Pulitzer on Writing & Pulitzer Fiction


As I work on edits this week, I've found some special words to guide me.

Put it before them briefly so they will read it, clearly so they will appreciate it, picturesquely so they will remember it and, above all, accurately so they will be guided by its light.

Joseph Pulitzer


And speaking of Pulitzer, I'd like to give a shout-out of congratulations to Elizabeth Strout, author of Olive Kitteridge, the winner of the 2009 Pulitzer Prize for Fiction.

In a starred review, Publishers' Weekly calls this series of interconnected stories "easy to read and impossible to forget."

In yet another starred review, Booklist says, "Though loneliness and loss haunt these pages, Strout also supplies gentle humor and a nourishing dose of hope. People are sustained by the rhythms of ordinary life and the natural wonders of coastal Maine, and even Olive is sometimes caught off guard by life’s baffling beauty."

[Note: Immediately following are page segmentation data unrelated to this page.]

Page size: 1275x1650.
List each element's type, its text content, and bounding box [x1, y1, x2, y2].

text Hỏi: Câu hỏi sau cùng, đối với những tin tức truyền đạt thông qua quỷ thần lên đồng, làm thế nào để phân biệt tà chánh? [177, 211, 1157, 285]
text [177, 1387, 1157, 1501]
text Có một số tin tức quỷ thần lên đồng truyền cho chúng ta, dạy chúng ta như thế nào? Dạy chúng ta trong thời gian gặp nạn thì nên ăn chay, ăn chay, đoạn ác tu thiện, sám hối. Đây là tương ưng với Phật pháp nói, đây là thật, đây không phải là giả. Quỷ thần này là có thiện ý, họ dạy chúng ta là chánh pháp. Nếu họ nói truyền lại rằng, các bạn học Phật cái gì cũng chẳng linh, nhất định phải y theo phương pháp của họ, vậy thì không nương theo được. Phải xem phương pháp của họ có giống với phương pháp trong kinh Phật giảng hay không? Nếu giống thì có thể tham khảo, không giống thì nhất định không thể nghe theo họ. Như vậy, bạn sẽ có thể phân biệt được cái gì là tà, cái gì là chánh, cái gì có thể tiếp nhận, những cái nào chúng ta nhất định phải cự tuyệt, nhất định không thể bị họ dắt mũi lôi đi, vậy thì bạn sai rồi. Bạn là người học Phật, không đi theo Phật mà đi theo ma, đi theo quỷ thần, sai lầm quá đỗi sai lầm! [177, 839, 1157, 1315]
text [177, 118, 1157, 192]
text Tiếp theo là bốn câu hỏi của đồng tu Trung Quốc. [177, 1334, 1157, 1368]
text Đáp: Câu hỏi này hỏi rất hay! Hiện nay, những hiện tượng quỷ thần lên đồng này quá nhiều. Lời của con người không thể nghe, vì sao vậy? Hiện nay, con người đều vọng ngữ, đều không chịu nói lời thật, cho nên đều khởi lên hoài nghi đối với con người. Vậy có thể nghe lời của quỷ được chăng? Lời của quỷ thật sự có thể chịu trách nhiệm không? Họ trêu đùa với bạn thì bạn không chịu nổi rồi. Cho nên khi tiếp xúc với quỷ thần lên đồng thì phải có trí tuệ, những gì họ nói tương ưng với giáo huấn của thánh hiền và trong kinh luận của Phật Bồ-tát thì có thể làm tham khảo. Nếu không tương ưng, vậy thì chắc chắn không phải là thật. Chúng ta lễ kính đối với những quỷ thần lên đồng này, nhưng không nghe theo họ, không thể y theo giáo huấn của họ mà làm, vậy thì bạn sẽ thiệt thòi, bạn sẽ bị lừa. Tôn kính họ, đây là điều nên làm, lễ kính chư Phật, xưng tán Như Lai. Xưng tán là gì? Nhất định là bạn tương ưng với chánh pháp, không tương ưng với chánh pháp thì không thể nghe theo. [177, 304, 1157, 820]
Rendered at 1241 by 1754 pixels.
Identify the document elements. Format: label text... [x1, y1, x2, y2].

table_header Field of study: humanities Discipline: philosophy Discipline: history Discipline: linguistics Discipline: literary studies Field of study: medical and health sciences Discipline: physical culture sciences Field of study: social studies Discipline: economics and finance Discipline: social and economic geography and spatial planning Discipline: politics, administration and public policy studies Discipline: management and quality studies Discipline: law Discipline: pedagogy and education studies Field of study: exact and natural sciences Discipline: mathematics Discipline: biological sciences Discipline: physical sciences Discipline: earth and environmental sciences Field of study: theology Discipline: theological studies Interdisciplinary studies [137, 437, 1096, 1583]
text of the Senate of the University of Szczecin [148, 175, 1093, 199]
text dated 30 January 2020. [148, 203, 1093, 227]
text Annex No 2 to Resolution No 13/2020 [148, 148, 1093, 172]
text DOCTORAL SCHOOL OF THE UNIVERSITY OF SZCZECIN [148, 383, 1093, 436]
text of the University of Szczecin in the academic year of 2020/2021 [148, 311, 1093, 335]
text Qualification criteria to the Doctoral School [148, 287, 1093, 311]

There's a new paperback edition come out 4/27/09 for only $8.40 on Amazon. That's a lot of quality fiction for the price! Follow the link above to check it out.

Comments

Joni Rodgers said…
That's so brilliantly put by Pulitzer. Grabbing that for my "Guiding Principles" board.
Jenny Milchman said…
Along the lines of awards, I was reading the Arthur Ellis nominations. It's a Canadian award and really seems to pick out some quality stuff. I read the nominee in the Best First Novel category--it's called ICED UNDER and is a totally creepy story of what happens when one newly divorced wife sequesters herself and her daughters in a barren, snowy corner of the world. (Colleen, this lady is as tough as Susan Maddox! :) And Linwood Barclay was nominated for best novel--he's been a favorite of mine since last year's thriller, NO TIME FOR GOODBYE.

Maybe I should've posted this under what I'm reading, but it strikes me as a wonderful thing that there are so many literary awards given out...
Thanks for the recommendations, Jenny. Both books sound like something I could sink my teeth into. Great premises, and love the idea of the creepy, icy, barren setting. (I could have a blast with that!)